Some people like to treat file system benchmarks as a competition, and want to score wins and losses. That's not the way I look at it. I hack file systems because I'm passionate about working on that technology. I'm more excited about how I can make ext4 better, and not whether I can "beat down" some other file system. That's not what it's all about.
What's the point of a journaling filesystem like ext4 without active journaling? And i think the difference with many threads is still huge.
There are two reasons why I asked Eric to benchmark ext4 in no journal mode.
First of all, if you are using ext4 as the object store for a cluster filesystem, where you might have hundreds of servers in your cluster file system, with perhaps thousands of disks, and where each file is composed of "shards" which are replicated on multiple servers for redundancy in case a server dies (maybe the hard drive craps out, or a power supply explodes, etc; when you have that many servers, the probability of some machine failing approaches 100%). In that scenario, the journal is overhead that's not worth the cost.
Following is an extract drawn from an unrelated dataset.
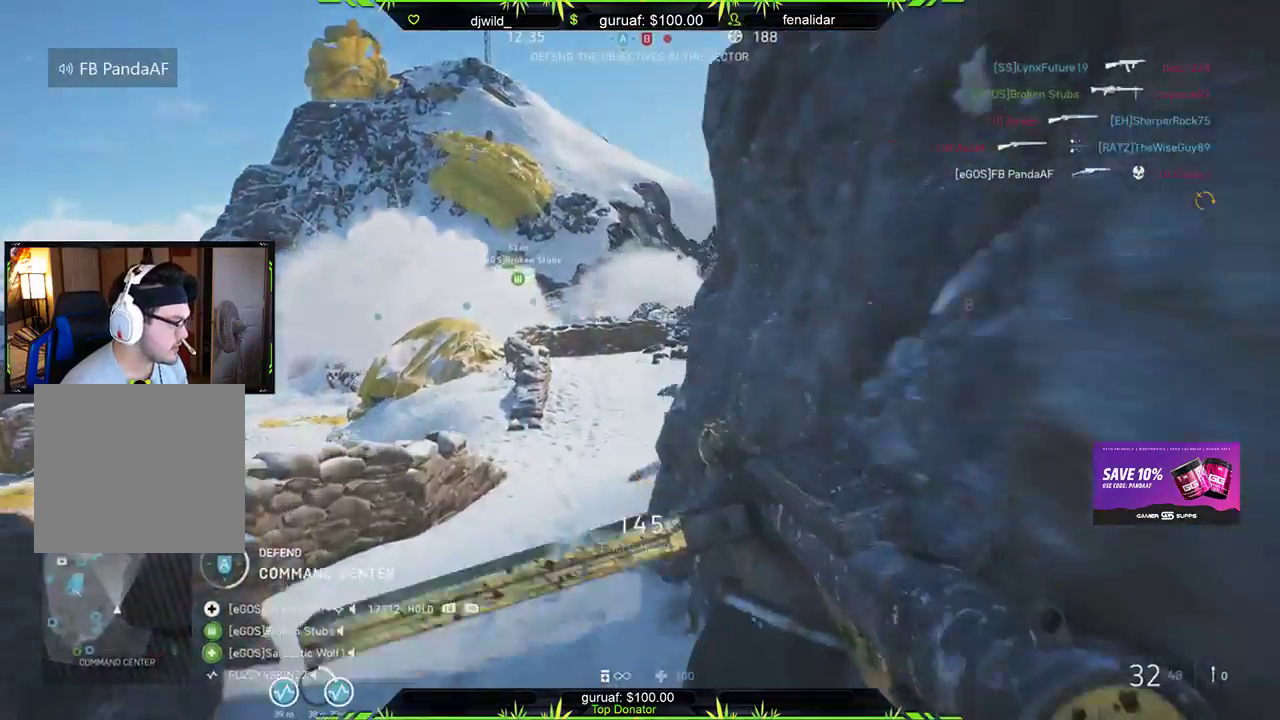
{"buttons": [], "left_stick": "up-left", "right_stick": "center", "events": [[83, "right_stick", "right"], [250, "right_stick", "center"]]}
(Note by the way that the "large file creates" workload is not a metadata heavy workload; so the effect of the journal is not that pronounced. The "mail server" workload has a many more metadata changes per transaction, and we see a much more pronounced differences between the journal and no journal modes with 1 threads. The fact that differences fall off at 48 and 192 threads is because we still have scalability bottlenecks in the journal code that I still need to fix up.)
The second reason why I asked Eric to benchmark ext4 in journal and no journal mode is that it helps me to see where potential bottlenecks are in ext4, so I know what is most profitable to tackle next. The main thrust of my LCA talk is actually about how to decide what optimizations to do next to improve a kernel system's scalability. If you look at the three benchmark reports which Eric produced for the work that I did during 2.6.34, 2.6.35, and 2.6.36, the lockstat report showed me where the ext4 code was hitting bottlenecks, and that told me what I should do next in order to make ext4 more scalable.
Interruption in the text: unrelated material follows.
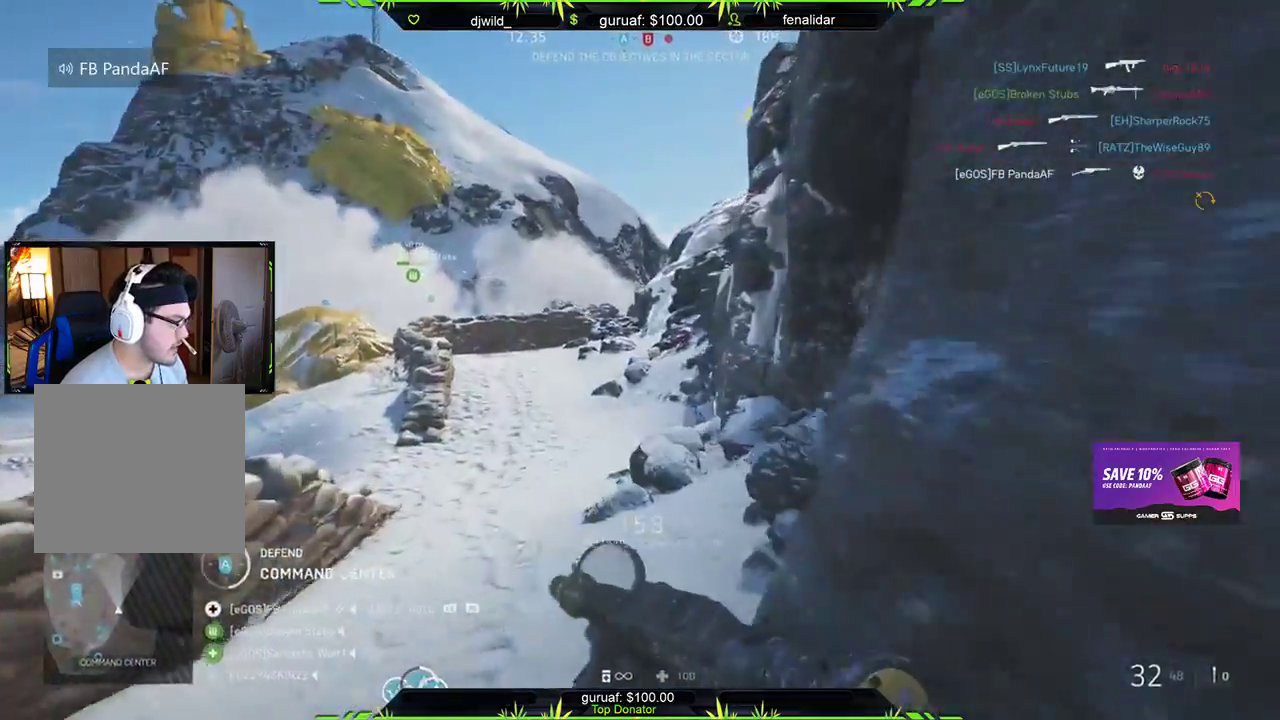
{"buttons": [], "left_stick": "up", "right_stick": "center", "events": [[17, "left_stick", "up"]]}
It would be awfully nice if the Phoronix benchmarks actually gathered information using perf and lockstat, since that is actually what we kernel developers need to help see how to improve the benchmarks. In fact, the graphs are pretty, but they are not what we need to understand how we can improve the filesystem. The graphs are what ESPN shows when they do 15 second clips of receives catching touchdown passes; it may drive advertising revenue, but it doesn't help the football players improve their game. For that we need to study the game films, in slow motion, and from multiple angles, and we need to study a lot more than just the receive catching the touchdown pass. How the offensive and defensive linemen react to the play, etc., is far more important.
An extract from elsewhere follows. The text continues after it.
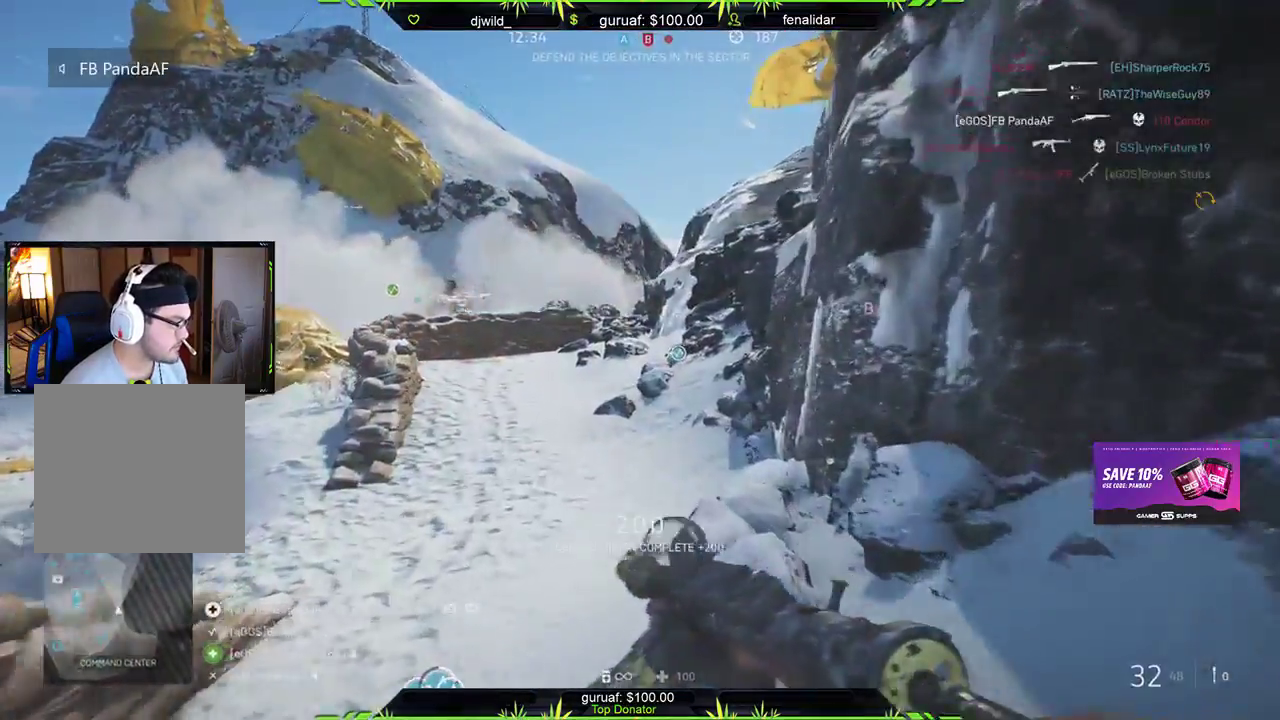
{"buttons": [], "left_stick": "up", "right_stick": "center", "events": [[333, "right_stick", "left"], [450, "right_stick", "center"]]}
It is not about a disk crashes or something similar. It is about retrieving the same data you put on the disk. Imagine you put this data on disk: "1234567890" but a corruption occured so you got back "2234567890". And the hardware does not even notice the data got corrupted. This is called Silent Corruption and occurs all the time.
Now, imagine you have a fast filesystem but there is silent corruption now and then. You can NOT trust the data you get back. As I have shown in links, this happens to XFS, ReiserFS, JFS, ext3, etc. Even to hardware raid, it happens all the time.
CERN did a test, their 3.000 storage Linux servers showed 100s of instances of silent corruption. (CERN wrote a known bit pattern to the disks and compared the result - and they differed). CERN can not trust the data on disk. Therefore CERN are now migrating to ZFS (which actually is the only modern solution who is designed from scratch, to protect against silent corruption).
I dont get it, who wants to have a fast filesystem which gives you false data?